Observateur, acteur et pédagogue de la vie politique, Patrick Palisson est, depuis longtemps, un citoyen engagé. Notamment dans la défense et la promotion de l'école de la république, des droits de l'enfant et de l'égalité entre les femmes et les hommes. Il est membre du Parti socialiste français et du Parti socialiste européen.
A constater le score actuel de la candidate écologiste dans les sondages, on pourrait penser que le défi environnemental est le grand oublié de l'élection présidentielle.
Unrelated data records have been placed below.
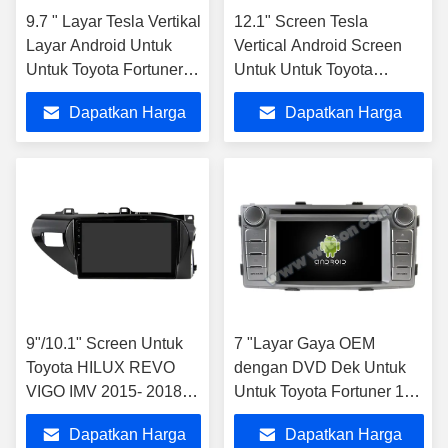
9.7 " Layar Tesla Vertikal
12.1" Screen Tesla
Layar Android Untuk
Vertical Android Screen
Untuk Toyota Fortuner
Untuk Untuk Toyota
2017-2022 Mobil
Fortuner Hilux 2004-2015
Dapatkan Harga
Dapatkan Harga
Multimedia Stereo
AUTO A/C
Terbaik
Terbaik
9"/10.1" Screen Untuk
7 "Layar Gaya OEM
Toyota HILUX REVO
dengan DVD Dek Untuk
VIGO IMV 2015- 2018
Untuk Toyota Fortuner 1
Mobil Multimedia Stereo
AN50 AN60 HILUX Revo
Dapatkan Harga
Dapatkan Harga
Vigo 2008- 2014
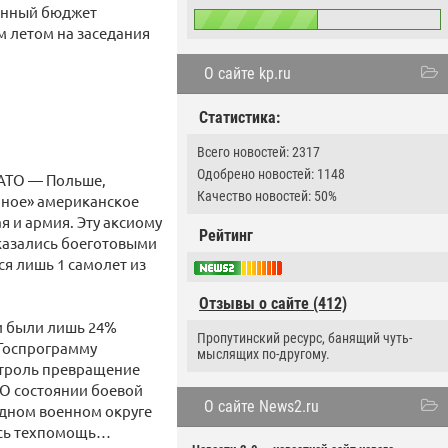
ронный бюджет
м летом на заседания
.
О сайте kp.ru
Статистика:
Всего новостей: 2317
Одобрено новостей: 1148
 НАТО — Польше,
Качество новостей: 50%
нное» американское
я и армия. Эту аксиому
Рейтинг
казались боеготовыми
ся лишь 1 самолет из
Отзывы о сайте (412)
ми были лишь 24%
Пропутинский ресурс, банящий чуть-
 Госпрограмму
мыслящих по-другому.
онтроль превращение
О состоянии боевой
О сайте News2.ru
адном военном округе
ась техпомощь…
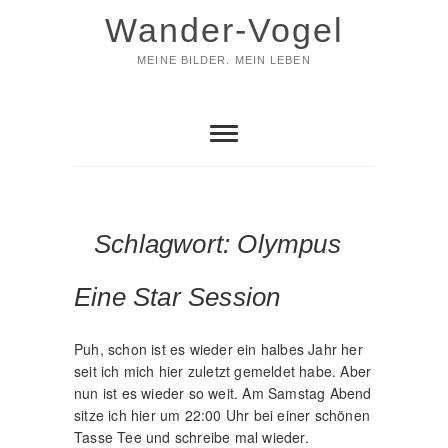
Skip
Wander-Vogel
to
content
MEINE BILDER. MEIN LEBEN
Schlagwort:
Olympus
Eine Star Session
Puh, schon ist es wieder ein halbes Jahr her
seit ich mich hier zuletzt gemeldet habe. Aber
nun ist es wieder so weit. Am Samstag Abend
sitze ich hier um 22:00 Uhr bei einer schönen
Tasse Tee und schreibe mal wieder.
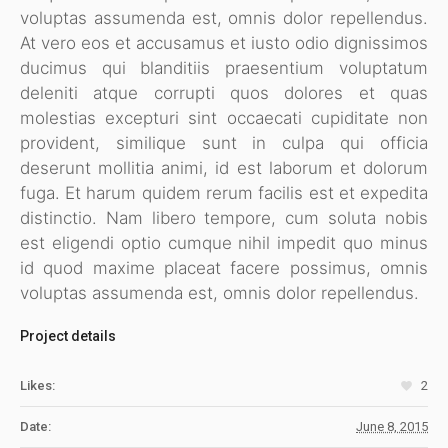
voluptas assumenda est, omnis dolor repellendus.
At vero eos et accusamus et iusto odio dignissimos
ducimus qui blanditiis praesentium voluptatum
deleniti atque corrupti quos dolores et quas
molestias excepturi sint occaecati cupiditate non
provident, similique sunt in culpa qui officia
deserunt mollitia animi, id est laborum et dolorum
fuga. Et harum quidem rerum facilis est et expedita
distinctio. Nam libero tempore, cum soluta nobis
est eligendi optio cumque nihil impedit quo minus
id quod maxime placeat facere possimus, omnis
voluptas assumenda est, omnis dolor repellendus.
Project details
Likes:
2
Date:
June 8, 2015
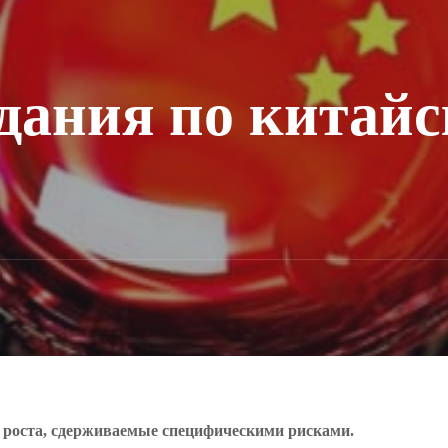
дания по китай
 роста, сдерживаемые специфическими рисками.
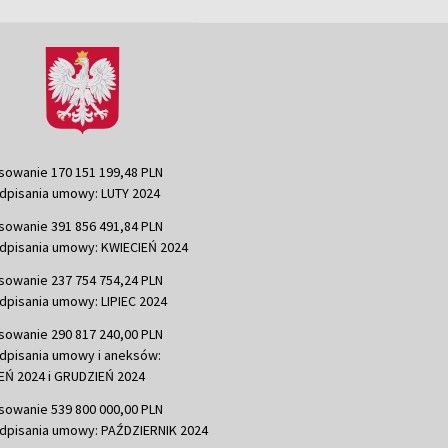
sowanie 170 151 199,48 PLN
dpisania umowy: LUTY 2024
sowanie 391 856 491,84 PLN
dpisania umowy: KWIECIEŃ 2024
sowanie 237 754 754,24 PLN
dpisania umowy: LIPIEC 2024
sowanie 290 817 240,00 PLN
dpisania umowy i aneksów:
Ń 2024 i GRUDZIEŃ 2024
sowanie 539 800 000,00 PLN
dpisania umowy: PAŹDZIERNIK 2024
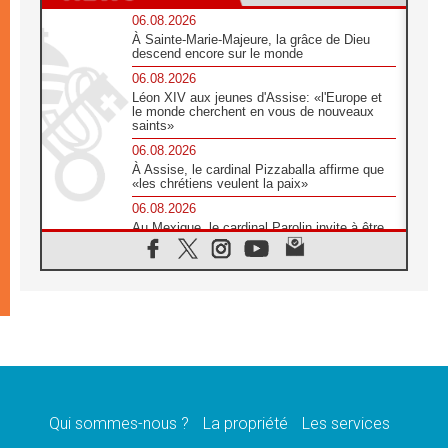
06.08.2026
À Sainte-Marie-Majeure, la grâce de Dieu
descend encore sur le monde
06.08.2026
Léon XIV aux jeunes d'Assise: «l'Europe et
le monde cherchent en vous de nouveaux
saints»
06.08.2026
À Assise, le cardinal Pizzaballa affirme que
«les chrétiens veulent la paix»
06.08.2026
Au Mexique, le cardinal Parolin invite à être
aux côtés des marginalisées
06.08.2026
À Assise, le Pape invite les jeunes à
«construire la civilisation de l'amour»
05.08.2026
La visite du Pape en Argentine portera «un
message de paix et de dignité humaine»
05.08.2026
«La visite du Pape en Uruguay renforcera
l'espérance» affirme Mgr Tróccoli
Qui sommes-nous ?
La propriété
Les services
05.08.2026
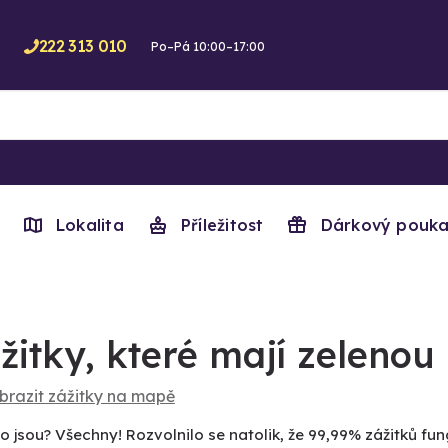
222 313 010
Po–Pá 10:00–17:00
Lokalita
Příležitost
Dárkový pouka
žitky, které mají zelenou
brazit zážitky na mapě
o jsou? Všechny! Rozvolnilo se natolik, že 99,99% zážitků fung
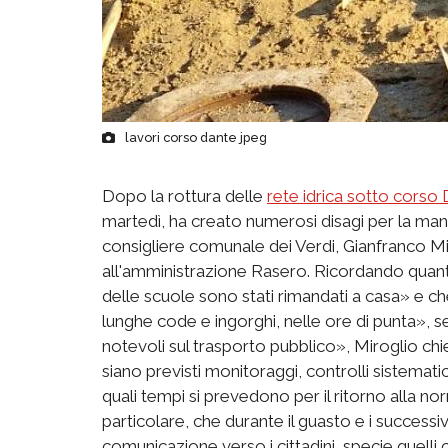
lavori corso dante jpeg
Dopo la rottura delle
rete idrica sotto corso
martedì, ha creato numerosi disagi per la manc
consigliere comunale dei Verdi, Gianfranco Mi
all'amministrazione Rasero. Ricordando quanto
delle scuole sono stati rimandati a casa» e che 
lunghe code e ingorghi, nelle ore di punta», 
notevoli sul trasporto pubblico», Miroglio chied
siano previsti monitoraggi, controlli sistemati
quali tempi si prevedono per il ritorno alla nor
particolare, che durante il guasto e i successiv
comunicazione verso i cittadini, specie quelli 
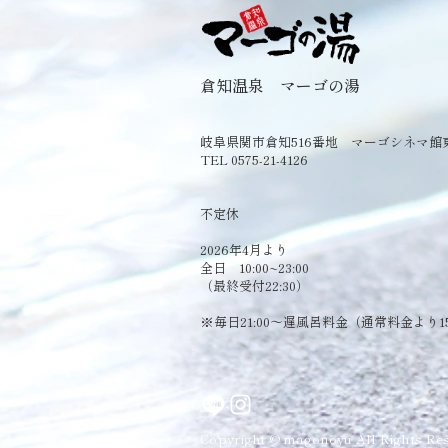
倉知温泉 マーゴの湯
岐阜県関市倉知516番地 マーゴシネマ館
TEL 0575-21-4126
​不定休
2026年4月より
全日 10:00~23:00
（最終受付22:30）
​※毎日21:00～遅風呂料金（通常料金より1
Copyright © magonoyu All Rights Res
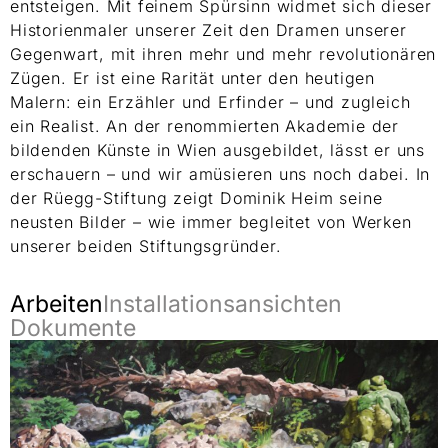
entsteigen. Mit feinem Spürsinn widmet sich dieser
Historienmaler unserer Zeit den Dramen unserer
Gegenwart, mit ihren mehr und mehr revolutionären
Zügen. Er ist eine Rarität unter den heutigen
Malern: ein Erzähler und Erfinder – und zugleich
ein Realist. An der renommierten Akademie der
bildenden Künste in Wien ausgebildet, lässt er uns
erschauern – und wir amüsieren uns noch dabei. In
der Rüegg-Stiftung zeigt Dominik Heim seine
neusten Bilder – wie immer begleitet von Werken
unserer beiden Stiftungsgründer.
Arbeiten
Installationsansichten
Dokumente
Ce serait ignorer que le sujet, par ses aspects les plus concrets et les plus prégnants dans le quotidien des Français, n'est surtout pas absent des programmes de François Hollande et de Jean-Luc Mélenchon. Et s'il l'est beaucoup moins dans celui de Nicolas Sarkozy, il n'en est pas pour autant exclu, le piètre bilan de son quinquennat en la matière expliquant, sans doute, ce souci de rattrapage.
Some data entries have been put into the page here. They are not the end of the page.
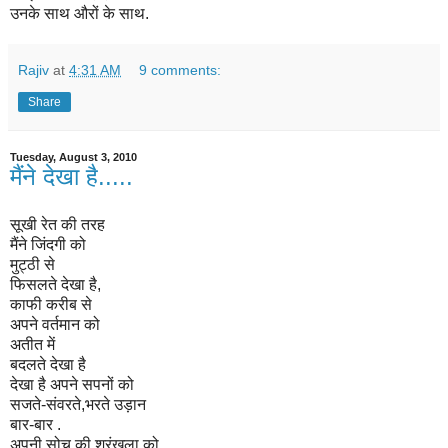
उनके साथ औरों के साथ.
Rajiv
at
4:31 AM
9 comments:
Share
Tuesday, August 3, 2010
मैंने देखा है.....
सूखी रेत की तरह
मैंने जिंदगी को
मुट्ठी से
फिसलते देखा है,
काफी करीब से
अपने वर्तमान को
अतीत में
बदलते देखा है
देखा है अपने सपनों को
सजते-संवरते,भरते उड़ान
बार-बार .
अपनी सोच की श्रंखला को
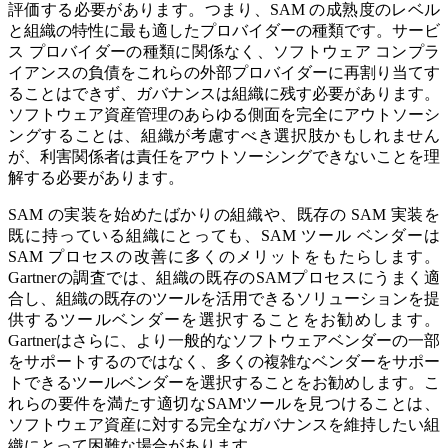
評価する必要があります。つまり、SAM の成熟度のレベル
と組織の特性に最も適したプロバイダーの種類です。サービ
ス プロバイダーの種類に関係なく、ソフトウェア コンプラ
イアンスの負債をこれらの外部プロバイダーに再割り当てす
ることはできず、ガバナンスは組織に残す必要があります。
ソフトウェア資産管理のあらゆる側面を完全にアウトソーシ
ングすることは、組織が考慮すべき選択肢かもしれません
が、利害関係者は責任をアウトソーシングできないことを理
解する必要があります。
SAM の実装を始めたばかりの組織や、既存の SAM 実装を
既に持っている組織にとっても、SAM ツール ベンダーは
SAM プロセスの改善に多くのメリットをもたらします。
Gartnerの調査では、組織の既存のSAMプロセスにうまく適
合し、組織の既存のツールを活用できるソリューションを提
供するツールベンダーを選択することをお勧めします。
Gartnerはさらに、より一般的なソフトウェアベンダーの一部
をサポートするのではなく、多くの複雑なベンダーをサポー
トできるツールベンダーを選択することをお勧めします。こ
れらの要件を満たす適切なSAMツールを見つけることは、
ソフトウェア資産に対する完全なガバナンスを維持したい組
織にとって困難な場合があります。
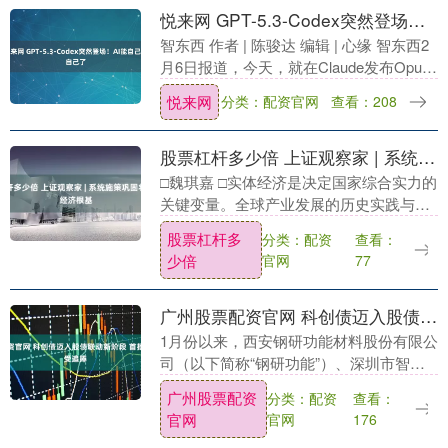
悦来网 GPT-5.3-Codex突然登场！AI能自己造自己了
智东西 作者 | 陈骏达 编辑 | 心缘 智东西2
月6日报道，今天，就在Claude发布Opus
4.6后的几分钟，OpenAI也推出了自家的
悦来网
分类：配资官网
查看：208
最新编程模型：GP....
股票杠杆多少倍 上证观察家 | 系统施策巩固壮大实体经济根基
□魏琪嘉 □实体经济是决定国家综合实力的
关键变量。全球产业发展的历史实践与新
中国经济社会发展的成就表明：谁掌握了
股票杠杆多
分类：配资
查看：
实体经济发展的主动权，谁就拥有了赢得
少倍
官网
77
国际竞争战略....
广州股票配资官网 科创债迈入股债联动新阶段 首批可转债发行受追捧
1月份以来，西安钢研功能材料股份有限公
司（以下简称“钢研功能”）、深圳市智胜
新电子科技股份有限公司（以下简称“智胜
广州股票配资
分类：配资
查看：
新电子”）在上交所成功发行全国首批科技
官网
官网
176
创新可转....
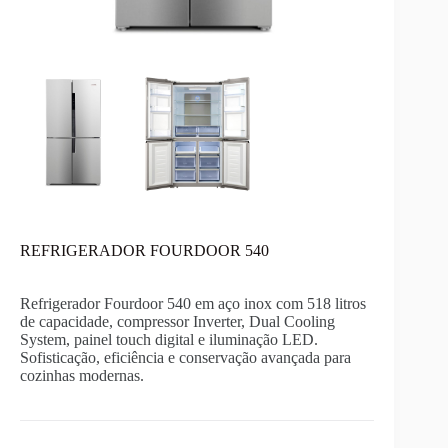
REFRIGERADOR FOURDOOR 540
Refrigerador Fourdoor 540 em aço inox com 518 litros
de capacidade, compressor Inverter, Dual Cooling
System, painel touch digital e iluminação LED.
Sofisticação, eficiência e conservação avançada para
cozinhas modernas.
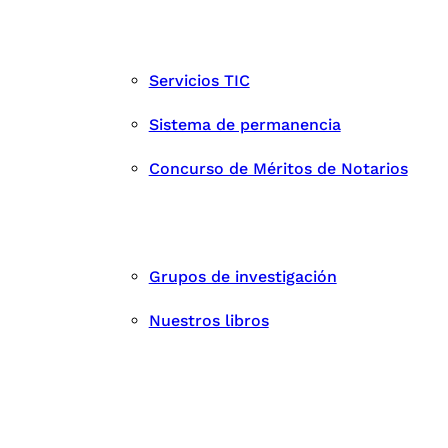
Servicios TIC
Sistema de permanencia
Concurso de Méritos de Notarios
Grupos de investigación
Nuestros libros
Dans le projet socialiste, par exemple, l'amélioration de l'empreinte écologique des transports et de l'habitat, mais également des processus de production, de distribution ou de consommation sont bien à l'ordre du jour. Et avec elle, la diversification des sources d'énergie, une réindustrialisation soutenable, une recherche mise à contribution et une ambition européenne orientée à l'aune de ces principes. Ce qui n'est pas si mal et prouve que l'exigence environnementale n'est plus une exclusivité politique des Verts. Une bonne nouvelle, somme toute.
L'autre bonne fortune, c'est que le tournant écologique représente certainement un effort non négligeable de la société et de la puissance publique, mais que, s'il est habilement négocié, il aura beaucoup d'avantages pour le pouvoir d'achat des ménages, le cadre de vie, la santé et le marché de l'emploi. Protection de l'environnement et progrès social sont parfaitement compatibles, voire indissociables. Cette leçon, le parti d'Eva Joly l'avait comprise depuis longtemps et a fini par la faire entendre à ses concurrents du camp progressiste.